What you are asked to do — Copy every line of the listing below word for word, but leave the pictures out.
_____
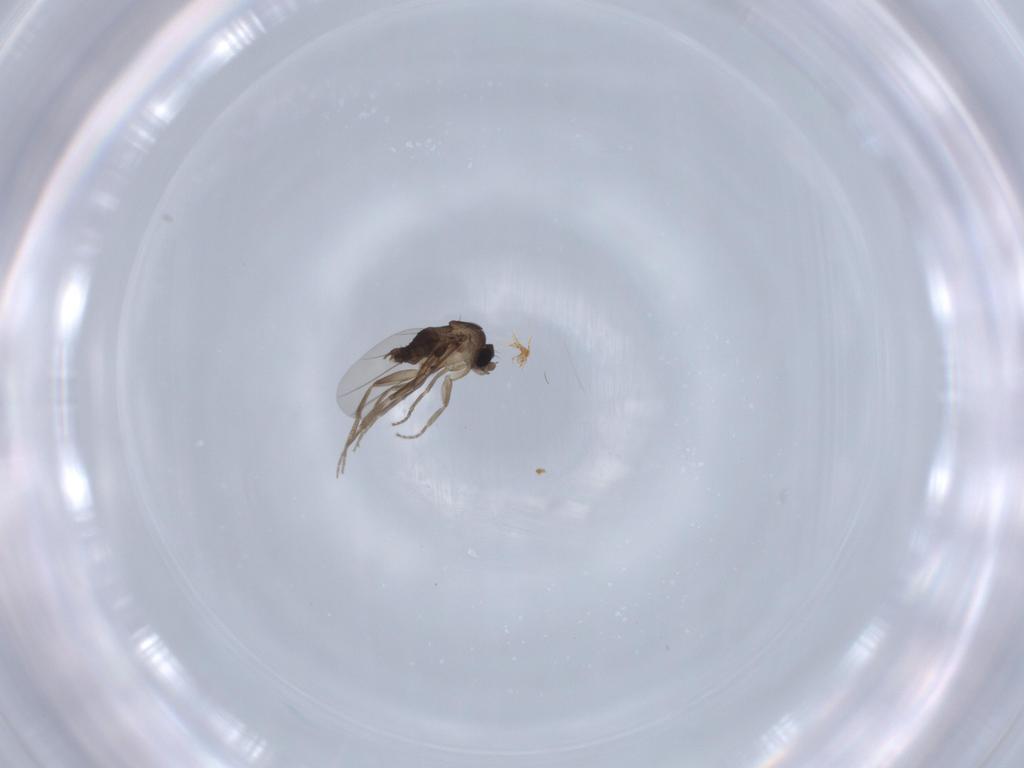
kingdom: Animalia
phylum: Arthropoda
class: Insecta
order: Diptera
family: Phoridae
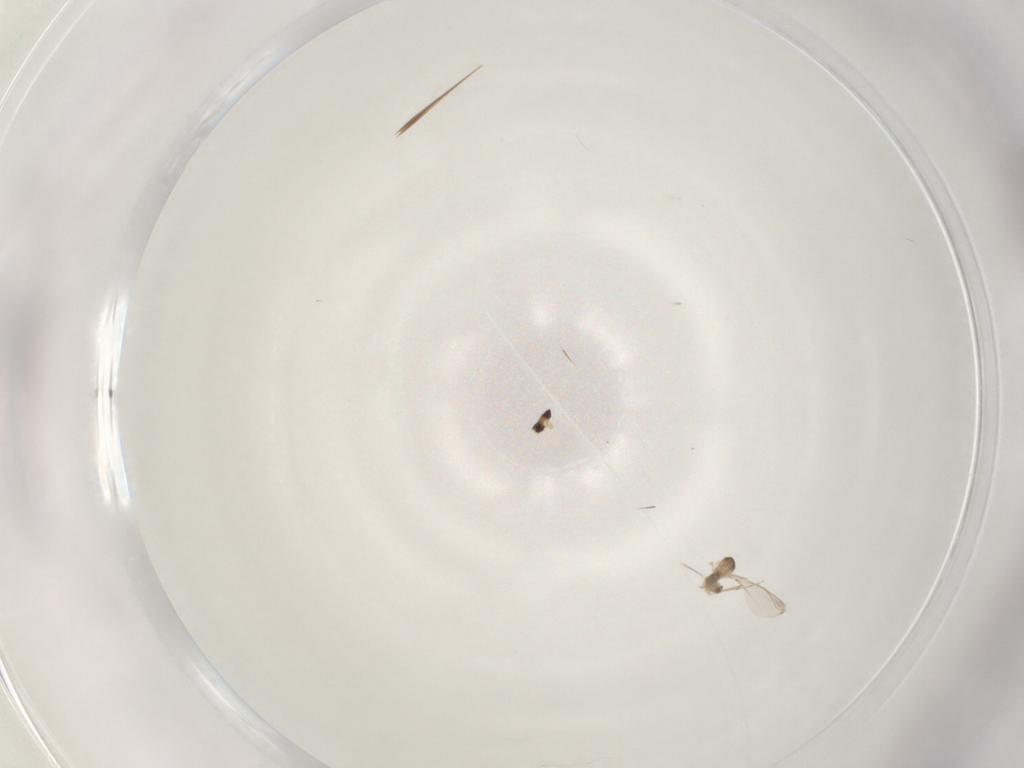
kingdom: Animalia
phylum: Arthropoda
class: Insecta
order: Diptera
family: Cecidomyiidae
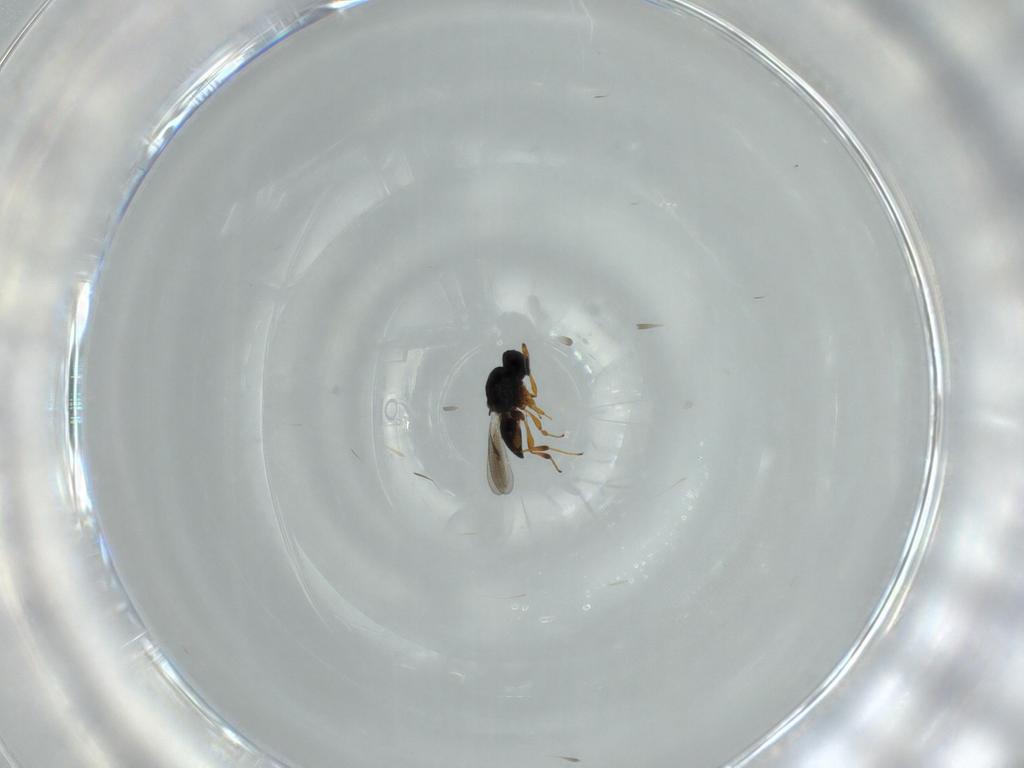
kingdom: Animalia
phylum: Arthropoda
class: Insecta
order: Hymenoptera
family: Platygastridae
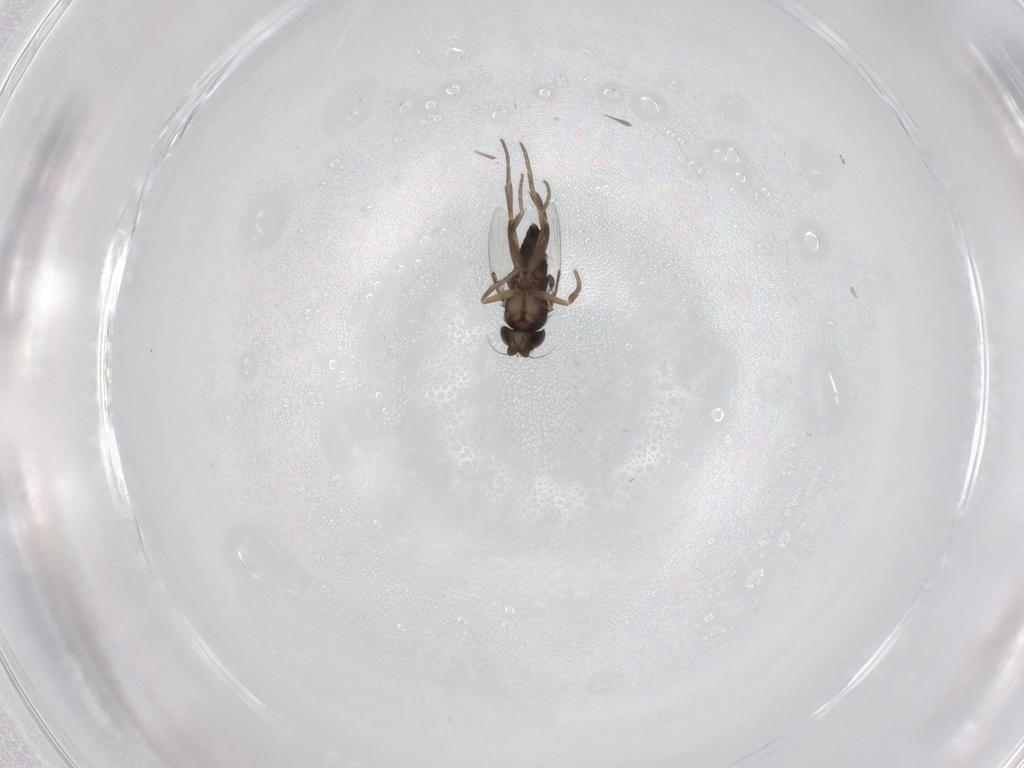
_____
Written response —
kingdom: Animalia
phylum: Arthropoda
class: Insecta
order: Diptera
family: Phoridae
kingdom: Animalia
phylum: Arthropoda
class: Insecta
order: Diptera
family: Cecidomyiidae
kingdom: Animalia
phylum: Arthropoda
class: Insecta
order: Hymenoptera
family: Platygastridae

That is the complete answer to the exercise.